[BERLIN] Switzerland's financial regulator banned six former UBS Group AG employees from working in the industry for as long as five years, making them the first individuals punished in the global currency-rigging scandal.
The former managers and traders were "directly responsible for serious breaches of regulation at UBS in this business," Finma said in a statement Thursday, without disclosing any names.
Proceedings against four other UBS currency traders were dropped in August after they were given "reprimands," and one other case is continuing, the regulator said.
"Those responsible for the management of foreign exchange trading tolerated, and at times encouraged, behavior which was improper and against the interests of clients," the Swiss regulator said.
"Although managers were aware that traders were able to use chat groups to share information and knew of the risks associated with this behavior, they failed to implement adequate systems and controls and to consistently monitor compliance."

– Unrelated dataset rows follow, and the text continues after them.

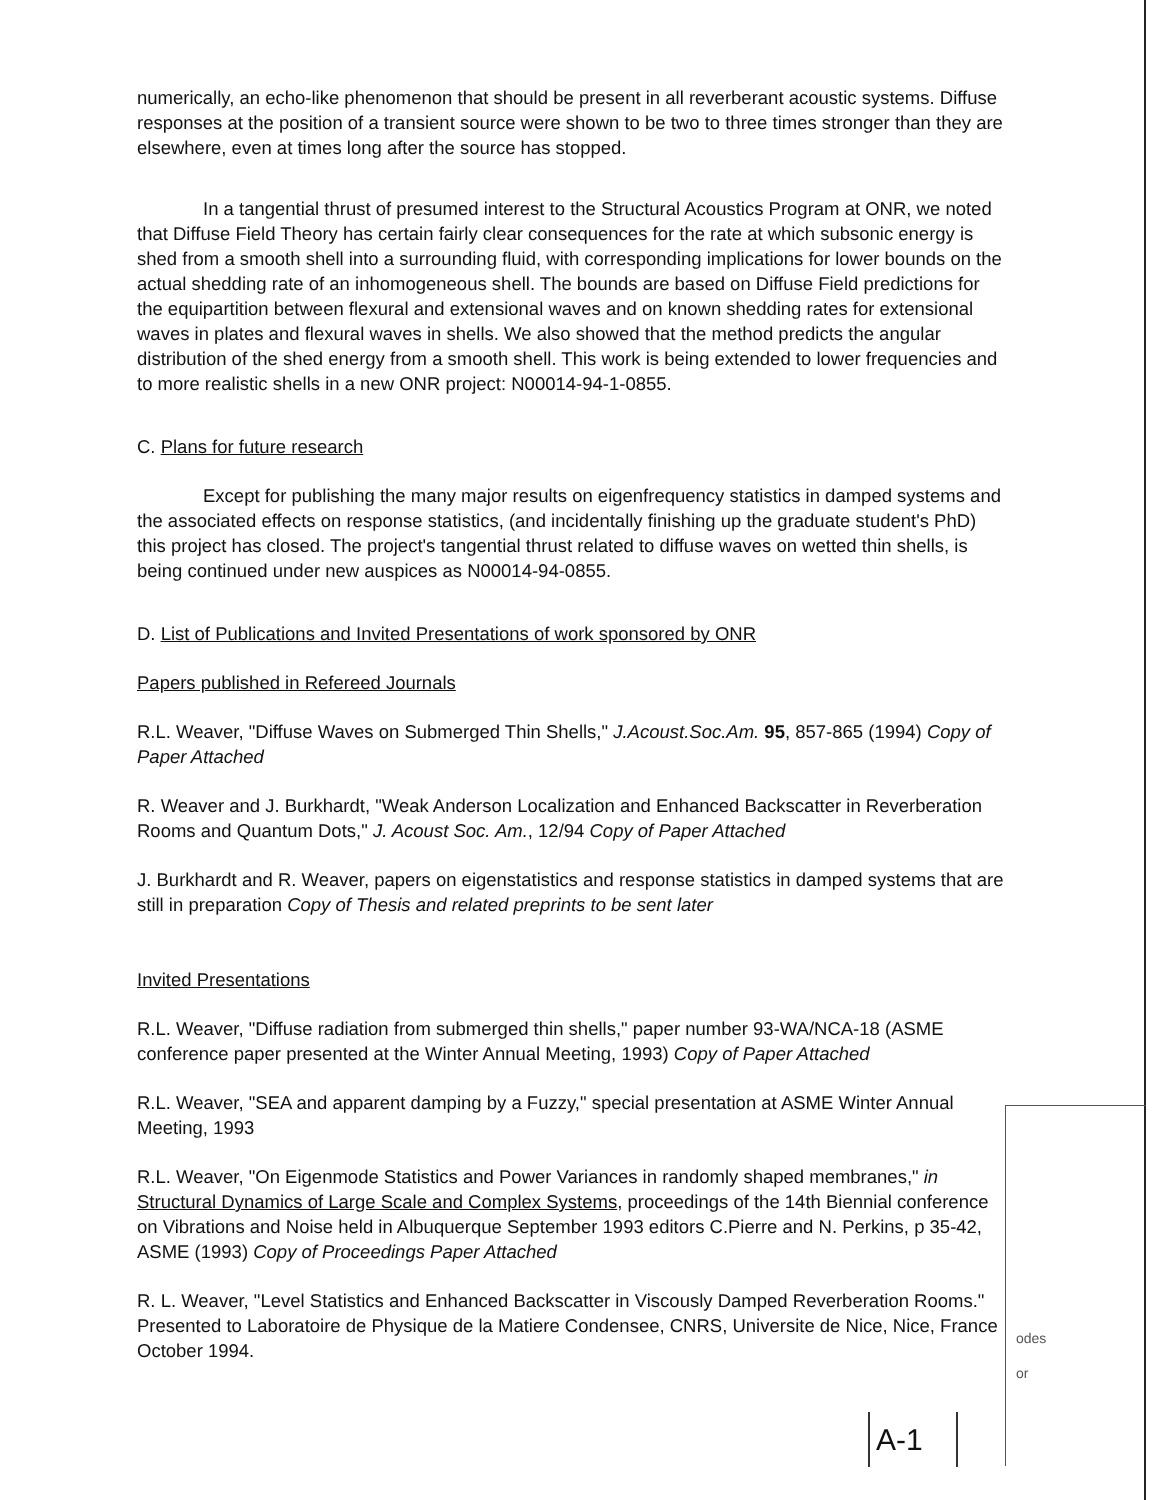numerically, an echo-like phenomenon that should be present in all reverberant acoustic systems. Diffuse responses at the position of a transient source were shown to be two to three times stronger than they are elsewhere, even at times long after the source has stopped.
In a tangential thrust of presumed interest to the Structural Acoustics Program at ONR, we noted that Diffuse Field Theory has certain fairly clear consequences for the rate at which subsonic energy is shed from a smooth shell into a surrounding fluid, with corresponding implications for lower bounds on the actual shedding rate of an inhomogeneous shell. The bounds are based on Diffuse Field predictions for the equipartition between flexural and extensional waves and on known shedding rates for extensional waves in plates and flexural waves in shells. We also showed that the method predicts the angular distribution of the shed energy from a smooth shell. This work is being extended to lower frequencies and to more realistic shells in a new ONR project: N00014-94-1-0855.
C. Plans for future research
Except for publishing the many major results on eigenfrequency statistics in damped systems and the associated effects on response statistics, (and incidentally finishing up the graduate student's PhD) this project has closed. The project's tangential thrust related to diffuse waves on wetted thin shells, is being continued under new auspices as N00014-94-0855.
D. List of Publications and Invited Presentations of work sponsored by ONR
Papers published in Refereed Journals
R.L. Weaver, "Diffuse Waves on Submerged Thin Shells," J.Acoust.Soc.Am. 95, 857-865 (1994) Copy of Paper Attached
R. Weaver and J. Burkhardt, "Weak Anderson Localization and Enhanced Backscatter in Reverberation Rooms and Quantum Dots," J. Acoust Soc. Am., 12/94 Copy of Paper Attached
J. Burkhardt and R. Weaver, papers on eigenstatistics and response statistics in damped systems that are still in preparation Copy of Thesis and related preprints to be sent later
Invited Presentations
R.L. Weaver, "Diffuse radiation from submerged thin shells," paper number 93-WA/NCA-18 (ASME conference paper presented at the Winter Annual Meeting, 1993) Copy of Paper Attached
R.L. Weaver, "SEA and apparent damping by a Fuzzy," special presentation at ASME Winter Annual Meeting, 1993
R.L. Weaver, "On Eigenmode Statistics and Power Variances in randomly shaped membranes," in Structural Dynamics of Large Scale and Complex Systems, proceedings of the 14th Biennial conference on Vibrations and Noise held in Albuquerque September 1993 editors C.Pierre and N. Perkins, p 35-42, ASME (1993) Copy of Proceedings Paper Attached
R. L. Weaver, "Level Statistics and Enhanced Backscatter in Viscously Damped Reverberation Rooms." Presented to Laboratoire de Physique de la Matiere Condensee, CNRS, Universite de Nice, Nice, France October 1994.
odes
or
A-1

While more than 30 traders have been fired, suspended or put on leave, before today, no individuals had been punished by authorities in relation to the foreign-exchange manipulation scandal, which has seen seven banks fined about US$10 billion by global authorities. UK prosecutors are conducting a criminal probe into the scandal.
Mark Hengel, a spokesman for UBS, declined to comment on the announcement.
The UBS traders are among 11 ex-employees Finma said it was investigating in November 2014, when it ordered UBS to give up 134 million Swiss francs (S$190.1 million) in profits, after it "severely violated" proper conduct in currency markets.
UBS's former head of global foreign exchange trading has been suspended from senior management positions in the Swiss finance industry for four years, and the Zurich-based bank's former global foreign exchange spot trading chief for five years, Finma said Thursday.
Finma focused its investigation on allegations the individuals had abused clients through practices such as front- running, excessive markups and deliberately triggering stop-loss orders, according to a Finma letter sent to the traders seen by Bloomberg.
Traders spoke openly in chat rooms of their attempts to manipulate currency benchmarks such as the 4 pm WM/Reuters fix, according to global settlements with regulators.